**BRIEF A**.
In the Wikipedia article summary tutorial, which HTTP status code indicates that a request succeeded?
**BRIEF B**.
According to the Wikipedia article summary tutorial, why should the URL be built with the Uri.https constructor instead of string concatenation?
**BRIEF C**.
Continue the Wikipedia article summary tutorial from the point where it stops.

**EXCERPTED PASSAGE**.
------------
Add a method to fetch a random Wikipedia article summary:

dart
class ArticleModel {
  Future<Summary> getRandomArticleSummary() async {
    final uri = Uri.https(
      'en.wikipedia.org',
      '/api/rest_v1/page/random/summary',
    );
    final response = await get(uri);

    // TODO: Add error handling and JSON parsing.
  }
}

Use the async and await keywords to handle asynchronous operations. The async keyword marks a method as asynchronous, and await waits for expressions that return a Future.

The Uri.https constructor safely builds URLs by handling encoding and formatting. This approach is more reliable than string concatenation, especially when dealing with special characters or query parameters.

4

Handle network errors

Always handle errors when making HTTP requests. A status code of 200 indicates success, while other codes indicate errors. If the status code isn't 200, the model throws an error for the UI to display to users.

dart
class ArticleModel {
  Future<Summary> getRandomArticleSummary() async {
    final uri = Uri.https(
      'en.wikipedia.org',
      '/api/rest_v1/page/random/summary',
    );
    final response = await get(uri);

    if (response.statusCode != 200) {
      throw HttpException('Failed to update resource');
    }

    // TODO: Parse JSON and return Summary.
------------
**DATA EXTRACTS**.
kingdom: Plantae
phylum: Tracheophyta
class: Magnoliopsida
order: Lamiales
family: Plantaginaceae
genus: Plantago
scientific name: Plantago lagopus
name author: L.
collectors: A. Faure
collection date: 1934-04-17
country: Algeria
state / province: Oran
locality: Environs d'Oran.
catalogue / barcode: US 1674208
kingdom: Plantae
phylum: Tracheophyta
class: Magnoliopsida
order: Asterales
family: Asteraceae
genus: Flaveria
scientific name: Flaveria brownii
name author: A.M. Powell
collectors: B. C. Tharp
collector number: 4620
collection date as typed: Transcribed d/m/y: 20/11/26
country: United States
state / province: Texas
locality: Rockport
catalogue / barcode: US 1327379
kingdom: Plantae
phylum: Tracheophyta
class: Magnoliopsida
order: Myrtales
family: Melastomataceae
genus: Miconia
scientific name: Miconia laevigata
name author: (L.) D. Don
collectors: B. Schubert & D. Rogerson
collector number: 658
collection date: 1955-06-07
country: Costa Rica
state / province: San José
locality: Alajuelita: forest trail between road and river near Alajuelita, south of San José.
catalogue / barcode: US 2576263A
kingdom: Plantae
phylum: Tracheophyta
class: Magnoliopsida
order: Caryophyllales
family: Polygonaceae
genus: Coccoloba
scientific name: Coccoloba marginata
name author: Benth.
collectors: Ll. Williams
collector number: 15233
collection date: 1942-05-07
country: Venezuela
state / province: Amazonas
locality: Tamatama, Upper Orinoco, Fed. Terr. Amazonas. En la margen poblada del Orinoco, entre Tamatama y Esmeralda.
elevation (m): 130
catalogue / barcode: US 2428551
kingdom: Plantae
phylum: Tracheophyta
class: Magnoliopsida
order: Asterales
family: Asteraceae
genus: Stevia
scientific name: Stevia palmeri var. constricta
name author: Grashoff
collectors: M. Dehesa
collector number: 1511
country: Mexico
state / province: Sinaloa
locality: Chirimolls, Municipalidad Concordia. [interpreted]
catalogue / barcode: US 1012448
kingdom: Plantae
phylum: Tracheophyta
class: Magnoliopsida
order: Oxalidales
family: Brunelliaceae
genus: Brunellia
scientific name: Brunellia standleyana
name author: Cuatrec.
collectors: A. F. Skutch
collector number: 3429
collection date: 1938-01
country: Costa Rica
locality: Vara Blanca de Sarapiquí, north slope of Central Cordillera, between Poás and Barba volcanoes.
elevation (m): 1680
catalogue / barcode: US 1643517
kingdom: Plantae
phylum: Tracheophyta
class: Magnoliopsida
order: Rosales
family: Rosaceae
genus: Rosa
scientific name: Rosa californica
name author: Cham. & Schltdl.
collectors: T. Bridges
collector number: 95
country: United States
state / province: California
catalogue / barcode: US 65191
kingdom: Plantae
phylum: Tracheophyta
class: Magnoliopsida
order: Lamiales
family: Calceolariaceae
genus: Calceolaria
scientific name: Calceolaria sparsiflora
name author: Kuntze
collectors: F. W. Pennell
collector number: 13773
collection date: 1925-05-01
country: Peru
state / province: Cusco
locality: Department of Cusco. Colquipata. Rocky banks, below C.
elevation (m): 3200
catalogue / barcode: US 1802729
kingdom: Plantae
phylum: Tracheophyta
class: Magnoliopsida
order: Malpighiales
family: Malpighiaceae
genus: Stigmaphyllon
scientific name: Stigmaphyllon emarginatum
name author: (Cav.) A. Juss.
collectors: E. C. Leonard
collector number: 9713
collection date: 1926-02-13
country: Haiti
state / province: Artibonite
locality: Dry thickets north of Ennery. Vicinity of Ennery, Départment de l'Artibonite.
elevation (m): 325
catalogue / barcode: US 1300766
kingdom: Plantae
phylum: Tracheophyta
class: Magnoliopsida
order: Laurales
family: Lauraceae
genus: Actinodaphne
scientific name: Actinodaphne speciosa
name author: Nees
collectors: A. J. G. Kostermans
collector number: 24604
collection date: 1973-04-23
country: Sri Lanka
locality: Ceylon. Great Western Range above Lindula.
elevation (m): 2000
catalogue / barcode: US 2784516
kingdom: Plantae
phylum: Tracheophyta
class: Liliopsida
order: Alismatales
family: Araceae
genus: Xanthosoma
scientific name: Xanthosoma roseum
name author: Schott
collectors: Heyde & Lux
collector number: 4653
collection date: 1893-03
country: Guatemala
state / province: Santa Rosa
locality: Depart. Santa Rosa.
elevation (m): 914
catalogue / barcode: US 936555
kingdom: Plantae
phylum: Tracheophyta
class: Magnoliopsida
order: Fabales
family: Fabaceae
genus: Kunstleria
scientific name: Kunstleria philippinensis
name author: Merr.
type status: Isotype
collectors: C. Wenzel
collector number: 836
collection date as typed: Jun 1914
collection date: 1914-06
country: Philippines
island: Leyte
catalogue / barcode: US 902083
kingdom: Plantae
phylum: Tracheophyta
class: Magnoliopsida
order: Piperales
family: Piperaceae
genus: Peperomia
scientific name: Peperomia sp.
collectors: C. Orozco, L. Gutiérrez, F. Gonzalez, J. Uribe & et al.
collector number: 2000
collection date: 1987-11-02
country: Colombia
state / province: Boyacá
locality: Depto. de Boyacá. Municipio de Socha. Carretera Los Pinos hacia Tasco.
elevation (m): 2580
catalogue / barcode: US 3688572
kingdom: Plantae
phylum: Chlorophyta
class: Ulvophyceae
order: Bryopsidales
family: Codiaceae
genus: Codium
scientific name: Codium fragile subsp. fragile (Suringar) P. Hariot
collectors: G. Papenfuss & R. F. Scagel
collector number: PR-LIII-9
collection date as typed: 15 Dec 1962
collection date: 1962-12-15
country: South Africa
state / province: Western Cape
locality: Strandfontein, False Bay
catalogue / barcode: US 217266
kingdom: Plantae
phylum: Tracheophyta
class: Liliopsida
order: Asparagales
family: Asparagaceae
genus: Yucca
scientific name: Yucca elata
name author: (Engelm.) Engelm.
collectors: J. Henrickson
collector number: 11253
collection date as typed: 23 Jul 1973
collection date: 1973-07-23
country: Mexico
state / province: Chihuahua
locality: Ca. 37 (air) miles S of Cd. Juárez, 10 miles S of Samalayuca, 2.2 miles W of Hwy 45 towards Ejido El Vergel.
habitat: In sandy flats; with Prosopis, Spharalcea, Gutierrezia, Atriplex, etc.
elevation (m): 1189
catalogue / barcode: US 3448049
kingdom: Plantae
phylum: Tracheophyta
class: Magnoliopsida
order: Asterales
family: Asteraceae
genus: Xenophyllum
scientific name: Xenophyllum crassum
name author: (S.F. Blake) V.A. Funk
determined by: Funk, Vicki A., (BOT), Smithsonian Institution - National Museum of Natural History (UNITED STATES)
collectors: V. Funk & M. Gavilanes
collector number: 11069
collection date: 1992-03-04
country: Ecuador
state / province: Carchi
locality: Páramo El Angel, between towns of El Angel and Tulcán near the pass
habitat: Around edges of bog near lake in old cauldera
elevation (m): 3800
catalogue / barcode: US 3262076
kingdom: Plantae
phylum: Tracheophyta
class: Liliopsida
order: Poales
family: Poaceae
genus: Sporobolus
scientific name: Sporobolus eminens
------------
**EXERCISE RESULT A**.
A status code of 200 indicates success.

**EXERCISE RESULT B**.
The Uri.https constructor builds URLs safely because it handles encoding and formatting. That makes it more reliable than string concatenation, especially with special characters or query parameters.

**EXERCISE RESULT C**.
  }
}
5

Parse JSON from Wikipedia

The Wikipedia API returns JSON data that you decode into a Summary class Complete the getRandomArticleSummary method:

dart
class ArticleModel {
  Future<Summary> getRandomArticleSummary() async {
    final uri = Uri.https(
      'en.wikipedia.org',
      '/api/rest_v1/page/random/summary',
    );
    final response = await get(uri);

    if (response.statusCode != 200) {
      throw HttpException('Failed to update resource');
    }

    return Summary.fromJson(jsonDecode(response.body));
  }
}

The dartpedia package provides the Summary class. If you're unfamiliar with JSON parsing, check out the Getting started with Dart tutorial.

6

Review

What you accomplished

Here's a summary of what you built and learned in this lesson.
Understood the MVVM architecture pattern

MVVM separates your app into Model (data operations), View (user interface), and ViewModel (state management). This separation of concerns makes your code more testable, reusable, and easier to maintain.

Built an HTTP request to fetch Wikipedia data

You created an ArticleModel class with a method that uses async and await to fetch data from the Wikipedia API. To safely build the URLs for the requests, you used the Uri.https constructor which handles encoding and special characters for you.

Handled errors and parsed JSON responses

You checked the HTTP status code to detect errors and used jsonDecode to parse the response body. Then to convert the raw JSON into a typed Dart object, you used the Summary.fromJson named constructor.

7

Test yourself

HTTP Requests Quiz

1 / 2
What do the `async` and `await` keywords do in Dart?
  1. They make code run on a separate thread.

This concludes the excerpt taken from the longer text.